Got an overwhelming project?

Tackle your goal or problem in baby steps.

At least, that's what all get-shit-done advice says. Dive in with a plan that you can follow, one that includes small steps that you know will be manageable, and leave the far away goal out of the everyday picture.

I think that's good advice, but sometimes the pieces you need to work on are so tiny, that you might not even think to put them on a to do list, even though they may be the foundation of all that follows on your path.

So how do you work on them, then?

You get tiny, too.

This lesson I borrow from Myazaki's film “The Borrower Arrietty”. It's the story of “a family of tiny people who live secretly in the walls and floors of a typical household, borrowing items from humans to survive.”

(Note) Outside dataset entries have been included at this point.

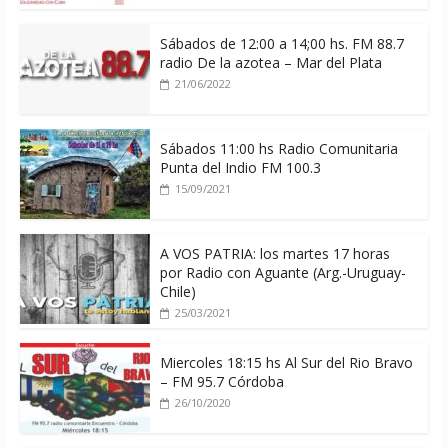
Sábados de 12:00 a 14;00 hs. FM 88.7
radio De la azotea – Mar del Plata
21/06/2022
Sábados 11:00 hs Radio Comunitaria
Punta del Indio FM 100.3
15/09/2021
A VOS PATRIA: los martes 17 horas
por Radio con Aguante (Arg.-Uruguay-
Chile)
25/03/2021
Miercoles 18:15 hs Al Sur del Rio Bravo
– FM 95.7 Córdoba
26/10/2020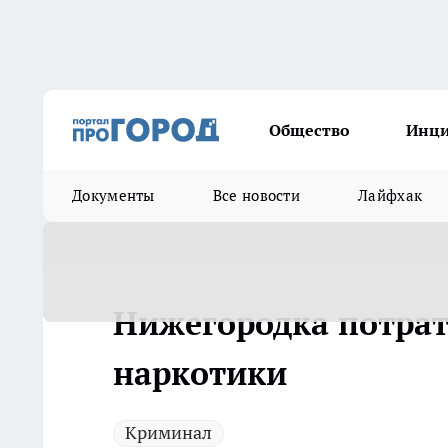
Общество
Инц
Документы
Все новости
Лайфхак
Нижегородка потрат
наркотики
Криминал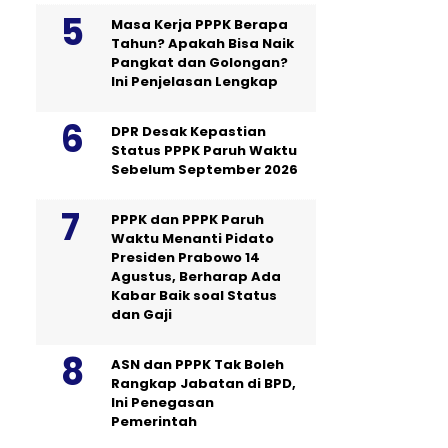
Masa Kerja PPPK Berapa
Tahun? Apakah Bisa Naik
Pangkat dan Golongan?
Ini Penjelasan Lengkap
DPR Desak Kepastian
Status PPPK Paruh Waktu
Sebelum September 2026
PPPK dan PPPK Paruh
Waktu Menanti Pidato
Presiden Prabowo 14
Agustus, Berharap Ada
Kabar Baik soal Status
dan Gaji
ASN dan PPPK Tak Boleh
Rangkap Jabatan di BPD,
Ini Penegasan
Pemerintah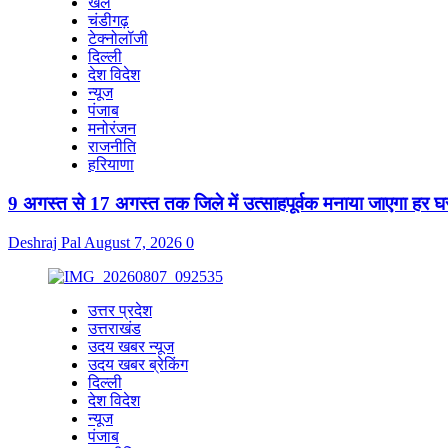
खेल
चंडीगढ़
टेक्नोलॉजी
दिल्ली
देश विदेश
न्यूज
पंजाब
मनोरंजन
राजनीति
हरियाणा
9 अगस्त से 17 अगस्त तक जिले में उत्साहपूर्वक मनाया जाएगा हर 
Deshraj Pal
August 7, 2026
0
उत्तर प्रदेश
उत्तराखंड
उदय खबर न्यूज
उदय खबर ब्रेकिंग
दिल्ली
देश विदेश
न्यूज
पंजाब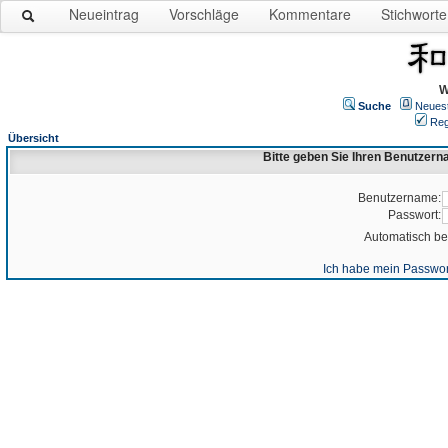
Neueintrag
Vorschläge
Kommentare
Stichworte
W
Suche
Neues
Reg
Übersicht
Bitte geben Sie Ihren Benutzer
Benutzername:
Passwort:
Automatisch b
Ich habe mein Passwor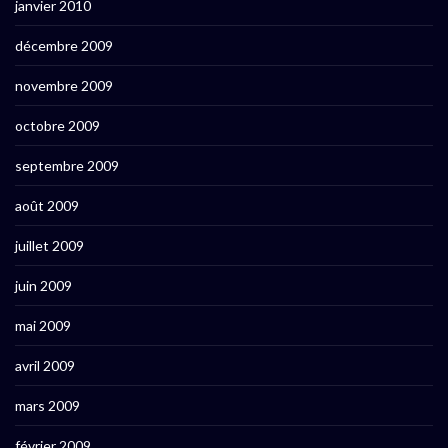
janvier 2010
décembre 2009
novembre 2009
octobre 2009
septembre 2009
août 2009
juillet 2009
juin 2009
mai 2009
avril 2009
mars 2009
février 2009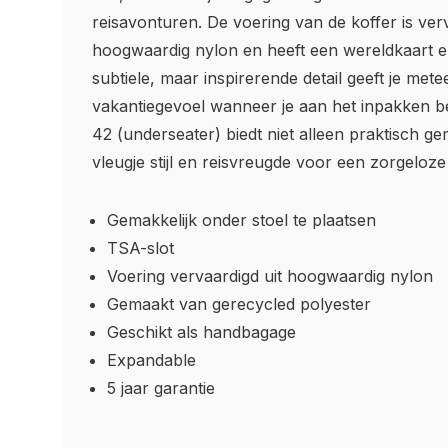
reisavonturen. De voering van de koffer is verv
hoogwaardig nylon en heeft een wereldkaart er
subtiele, maar inspirerende detail geeft je metee
vakantiegevoel wanneer je aan het inpakken b
42 (underseater) biedt niet alleen praktisch 
vleugje stijl en reisvreugde voor een zorgeloze
Gemakkelijk onder stoel te plaatsen
TSA-slot
Voering vervaardigd uit hoogwaardig nylon
Gemaakt van gerecycled polyester
Geschikt als handbagage
Expandable
5 jaar garantie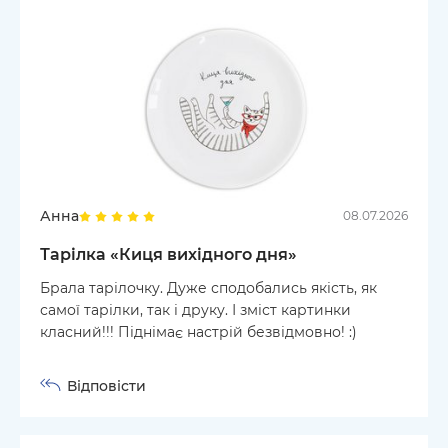
Анна
08.07.2026
Тарілка «Киця вихідного дня»
Брала тарілочку. Дуже сподобались якість, як
самої тарілки, так і друку. І зміст картинки
класний!!! Піднімає настрій безвідмовно! :)
Відповісти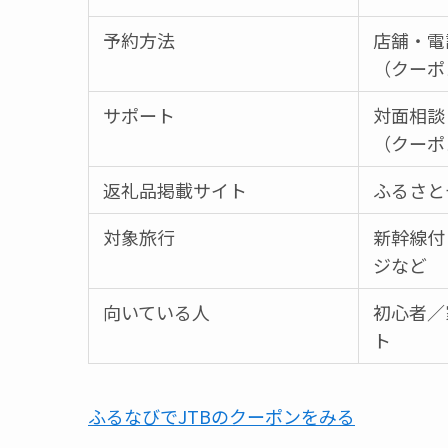
予約方法
店舗・電
（クーポ
サポート
対面相談
（クーポ
返礼品掲載サイト
ふるさと
対象旅行
新幹線付
ジなど
向いている人
初心者／
ト
ふるなびでJTBのクーポンをみる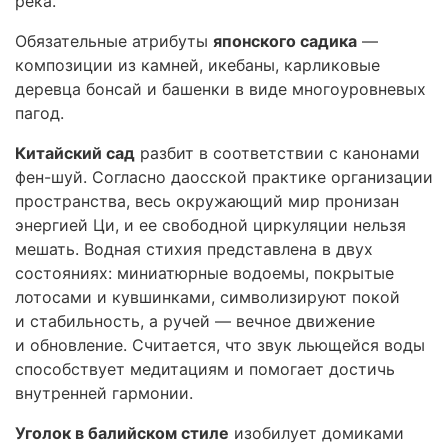
река.
Обязательные атрибуты
японского садика
—
композиции из камней, икебаны, карликовые
деревца бонсай и башенки в виде многоуровневых
пагод.
Китайский сад
разбит в соответствии с канонами
фен-шуй. Согласно даосской практике организации
пространства, весь окружающий мир пронизан
энергией Ци, и ее свободной циркуляции нельзя
мешать. Водная стихия представлена в двух
состояниях: миниатюрные водоемы, покрытые
лотосами и кувшинками, символизируют покой
и стабильность, а ручей — вечное движение
и обновление. Считается, что звук льющейся воды
способствует медитациям и помогает достичь
внутренней гармонии.
Уголок в балийском стиле
изобилует домиками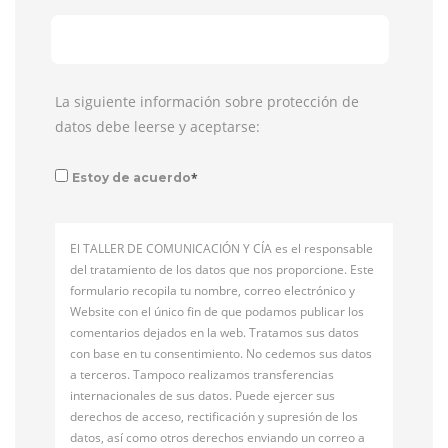
La siguiente información sobre protección de
datos debe leerse y aceptarse:
*
Estoy de acuerdo
El TALLER DE COMUNICACIÓN Y CÍA es el responsable
del tratamiento de los datos que nos proporcione. Este
formulario recopila tu nombre, correo electrónico y
Website con el único fin de que podamos publicar los
comentarios dejados en la web. Tratamos sus datos
con base en tu consentimiento. No cedemos sus datos
a terceros. Tampoco realizamos transferencias
internacionales de sus datos. Puede ejercer sus
derechos de acceso, rectificación y supresión de los
datos, así como otros derechos enviando un correo a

The Borrowers are tiny to us, as we are giant to them. And yet, they are able to see our giant world in light of their needs – transforming one sheet of tissue into cotton bedding, a sewing pin into a climbing pick, double stick tape into spiderman-like suction for hands and feet…

Every day they enter into a world of enormity and see the possibility it carries for them. And while this is their normal, they had to learn that normal to thrive.

If we can learn to change our scale of vision like the Borrowers, we will see new ways to thrive, too.

And at every different scale, there may be a problem or solution staring us in the face that we hadn’t seen before.

If you feel stuck on a project, try looking at it from a new angle. Get inside and see "what it's made of." Observe it from multiple perspectives including your own to find its essence. Work with that core element to find your solution.

See a mountain as the pile of rocks that it is and you, too, can move mountains.